I've searched some previous answers about this, but I want to know one thing more about it.
This is the test data:
df = pd.DataFrame({"a":[2,3,4,5,6,8],"b":[3,4,np.nan,6,111,22], "c" : [2,3,4,5, 777,1]})
And this is the one I'm working with to check if the value is outliers per column
def check_outliers(df, domain_list):
outlier_column = []
for domain in domain_list:
Q1 = df[domain].quantile(0.25)
Q3 = df[domain].quantile(0.75)
IQR = Q3 - Q1
min_v = Q1 - (1.5 * IQR)
max_v = Q3 + (1.5 * IQR)
df["No_outliers_"+domain] = np.where(np.isnan(df[domain]),"-",np.where((df[domain] >= min_v) & (df[domain] <= max_v), "O",domain))
outlier_column.append("No_outliers_"+domain)

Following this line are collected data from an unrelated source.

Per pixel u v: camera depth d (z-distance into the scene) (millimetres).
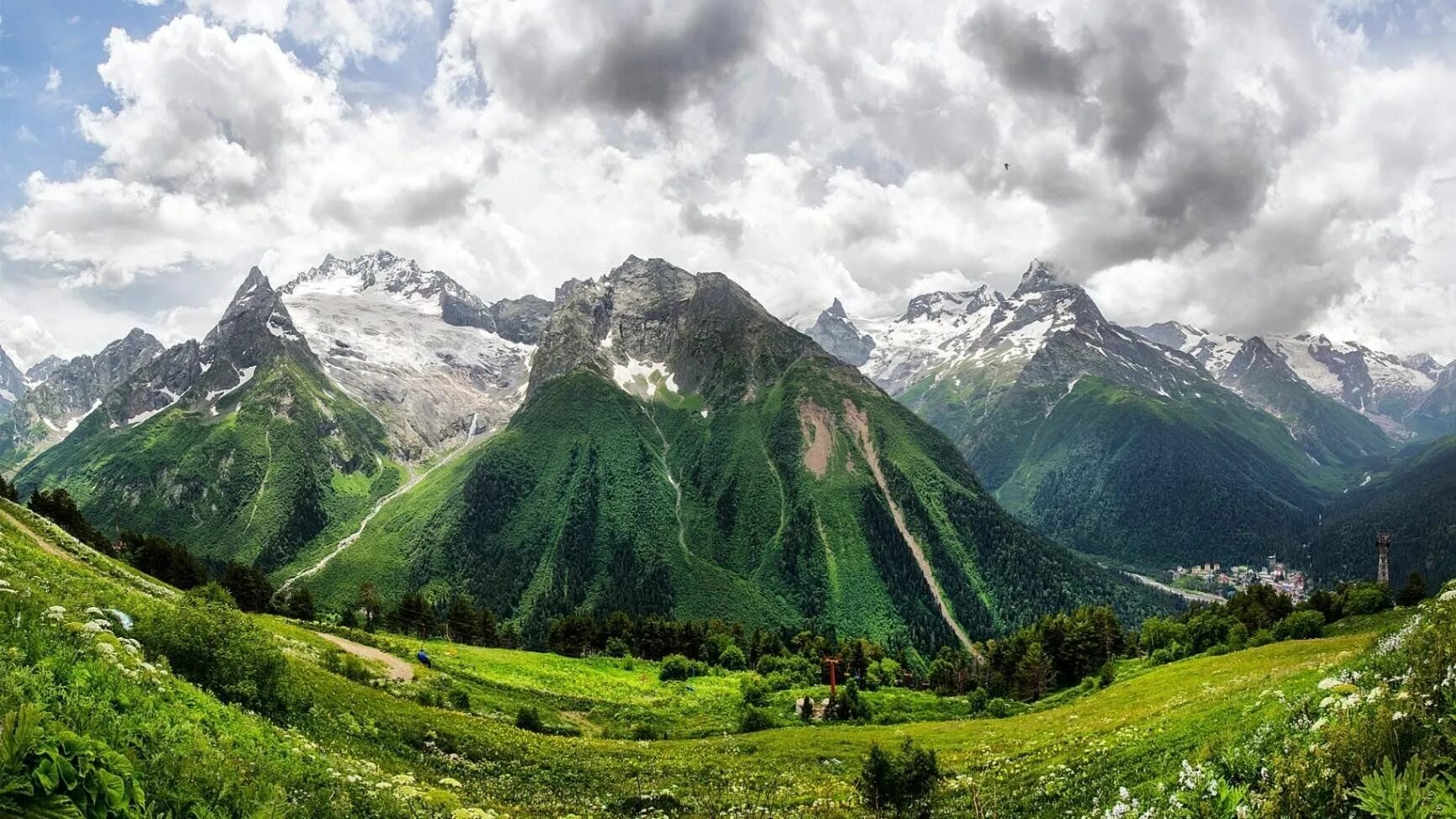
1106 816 24125
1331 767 11828
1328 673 34562
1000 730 85188
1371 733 11875
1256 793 13734
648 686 139500
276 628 97938
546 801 47562
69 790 11016
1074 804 33625
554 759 61469
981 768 57969
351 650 107562
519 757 59469
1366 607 129000
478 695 99750
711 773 64125
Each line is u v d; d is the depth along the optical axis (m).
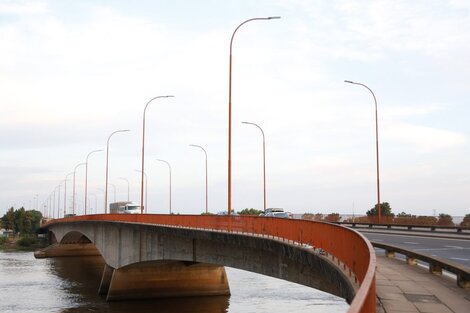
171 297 57.94
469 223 48.53
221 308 50.31
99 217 73.75
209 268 58.56
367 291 6.18
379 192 57.22
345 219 72.38
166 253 46.56
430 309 11.89
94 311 51.88
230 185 35.44
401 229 53.00
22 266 100.56
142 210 60.03
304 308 48.38
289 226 26.34
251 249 31.05
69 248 125.06
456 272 15.27
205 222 39.41
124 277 58.75
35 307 54.94
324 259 19.55
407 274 17.88
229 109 36.19
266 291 60.41
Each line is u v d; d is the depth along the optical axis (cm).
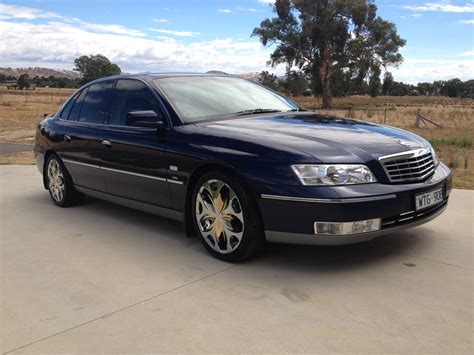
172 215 452
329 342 274
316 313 309
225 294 342
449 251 414
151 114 439
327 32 6500
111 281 372
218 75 554
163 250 441
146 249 445
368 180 357
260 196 365
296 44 6756
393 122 2459
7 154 1152
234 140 390
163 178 442
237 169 375
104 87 554
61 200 610
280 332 286
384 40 6806
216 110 468
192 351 269
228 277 372
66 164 583
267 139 381
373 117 2919
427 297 328
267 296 337
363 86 7406
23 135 1717
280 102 530
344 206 341
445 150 1202
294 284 355
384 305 317
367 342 273
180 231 500
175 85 490
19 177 831
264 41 6938
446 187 419
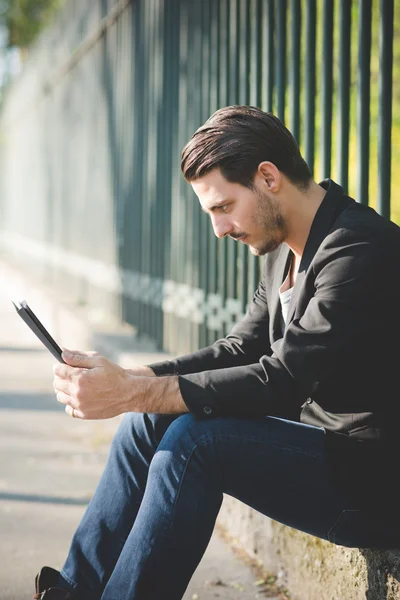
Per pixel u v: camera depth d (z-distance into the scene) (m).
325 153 3.98
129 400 2.44
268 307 2.86
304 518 2.43
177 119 6.51
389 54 3.44
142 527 2.36
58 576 2.64
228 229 2.50
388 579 2.53
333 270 2.34
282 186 2.47
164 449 2.39
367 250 2.33
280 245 2.71
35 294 13.13
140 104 7.62
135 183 7.73
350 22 3.80
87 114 10.33
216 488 2.39
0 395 7.24
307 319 2.36
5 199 22.58
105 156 9.21
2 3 21.50
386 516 2.36
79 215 10.95
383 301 2.31
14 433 5.91
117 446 2.66
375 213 2.46
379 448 2.34
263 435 2.38
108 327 8.09
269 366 2.41
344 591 2.79
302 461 2.38
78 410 2.47
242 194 2.46
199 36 5.84
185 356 2.89
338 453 2.36
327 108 3.97
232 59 5.21
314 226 2.46
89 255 10.20
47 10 20.56
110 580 2.37
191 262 6.12
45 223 14.60
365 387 2.34
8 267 18.88
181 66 6.32
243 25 5.04
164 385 2.44
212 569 3.51
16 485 4.72
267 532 3.45
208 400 2.41
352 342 2.30
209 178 2.46
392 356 2.33
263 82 4.81
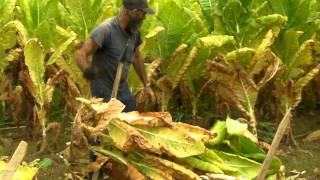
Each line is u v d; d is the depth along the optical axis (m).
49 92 5.37
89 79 4.11
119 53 4.18
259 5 6.28
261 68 5.34
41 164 4.47
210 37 5.29
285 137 5.94
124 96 4.36
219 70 5.30
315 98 7.26
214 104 6.70
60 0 7.45
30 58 5.23
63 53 5.52
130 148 3.56
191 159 3.73
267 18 5.40
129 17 4.08
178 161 3.73
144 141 3.57
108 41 4.14
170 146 3.62
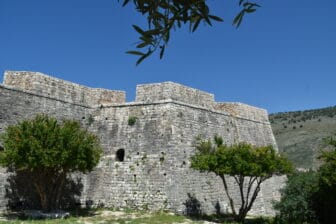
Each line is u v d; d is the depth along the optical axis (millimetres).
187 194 26656
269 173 24562
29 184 24516
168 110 27844
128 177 27328
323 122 88250
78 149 21266
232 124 34250
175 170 26391
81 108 29469
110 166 28266
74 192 27328
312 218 24062
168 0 3500
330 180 20984
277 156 24516
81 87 29750
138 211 25906
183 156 27438
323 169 22094
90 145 22125
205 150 26688
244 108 37156
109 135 29234
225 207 29828
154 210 25609
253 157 23625
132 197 26641
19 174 24047
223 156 23406
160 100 28359
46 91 26766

#df["No_outliers"] = np.where()
df = df.drop(outlier_column, axis=1)
return df
df = check_outliers(df,["a","b","c"])
I see that many recommends to use np.where or np.select for this, but what I want to know more is that dealing with multiple columns for the condition.
I want to make "No_outliers" column which contains the column names if the value of the column is an outlier. Also "-" for marking np.nan value.
So it should have "No_outliers" : ["","","b","","b, c",""] since 111 in column "b" and 777 in column "c" would be an outlier in each column.
I think I can use .any() here but I couldn't. I must have used it in a wrong way.
Hope you can help me with this.
Thank you!